Astronomical Teachniques

Online Interactivity

Spending a lot of time teaching on Zoom lately? A little tired of talking head syndrome? Douglas Bair of Museums Victoria, Australia, knows exactly how you feel. And he’d like to interact with you on that.

Interactivity online in the 2D laptop or iPad screen seems like an oxymoron but Bair made it seem natural, with examples and humor. And a lot of it worked for in-person as well.

He began his talk at CAP by having everybody stand if they had to do an online talk. After a few more questions, as some began to sit down in response, his questioning ended with “sit if you tuned out or had to cook dinner,” which begat gales of laughter, as one person remained standing.

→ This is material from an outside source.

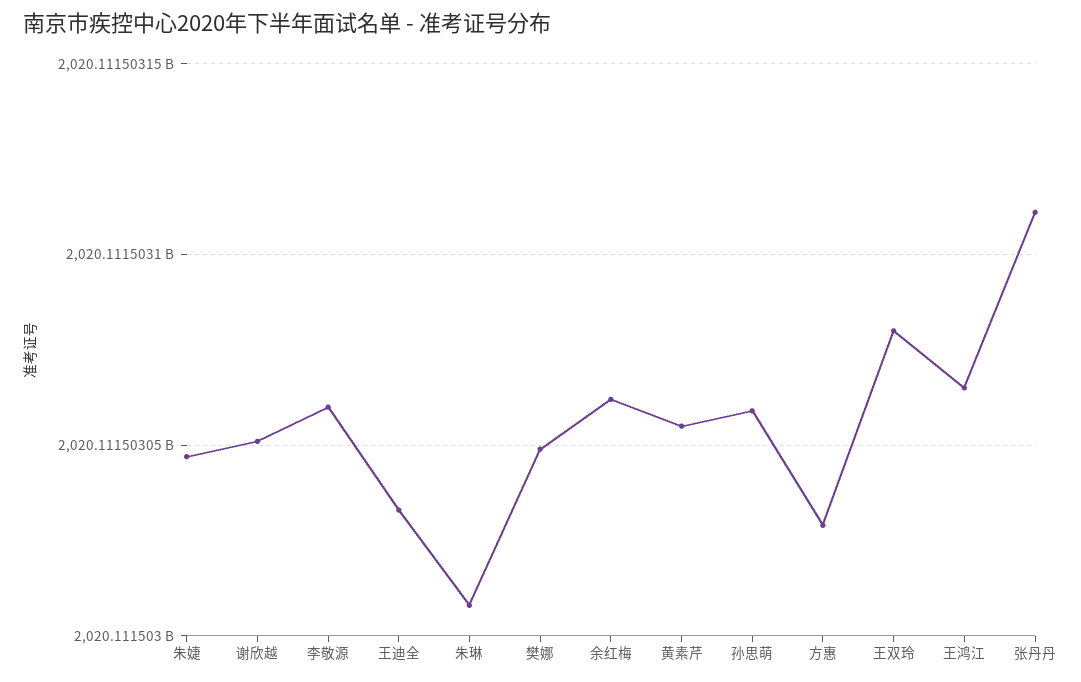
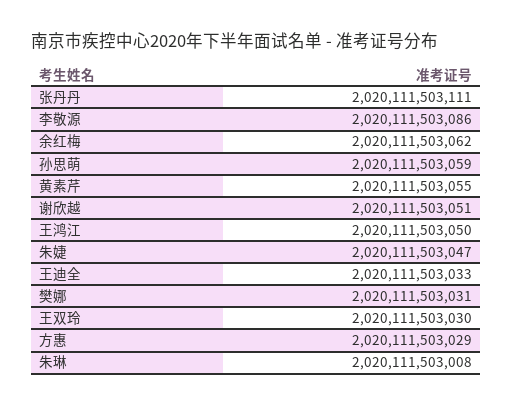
李敬源: 2020111503060 -> 2020111503086
樊娜: 2020111503050 -> 2020111503031
王双玲: 2020111503080 -> 2020111503030
王鸿江: 2020111503065 -> 2020111503050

More seriously, he asked ‘Why have interactivity in an online talk?’ First, it increases engagement. Interactivity makes the program all about the audience, focuses the talk about themselves, and how your topic relates to them. They want to know “What do I get to do?” Second, it better passes along content knowledge. Last, it creates an affective experience.

He offers three ways to get interactivity into your online programs. Primary among them are platform tools, especially in Zoom. Chat, polls, Q & A. Another, perhaps better, mode is guided activities. He demonstrated one by creating an Earth-Moon model using just a pair of fingers making a circle on one hand, a finger tip on another, and spreading them fully to set the distance between them to scale the Earth-Moon system, while having the whole (online) audience taking part as this happens. A later use of this same model was demonstrating how far other things are in space—that the Hubble scope is at the fingers of the outstretched arm, the ISS at the wrist, and Blue Origin flights only at the biceps.

Museums Victoria’s Douglas Bair, from a distance, (left) setting up a demonstration of the Earth-Moon system, and (right) setting up a scale model where various orbiting satellites are on the same scale.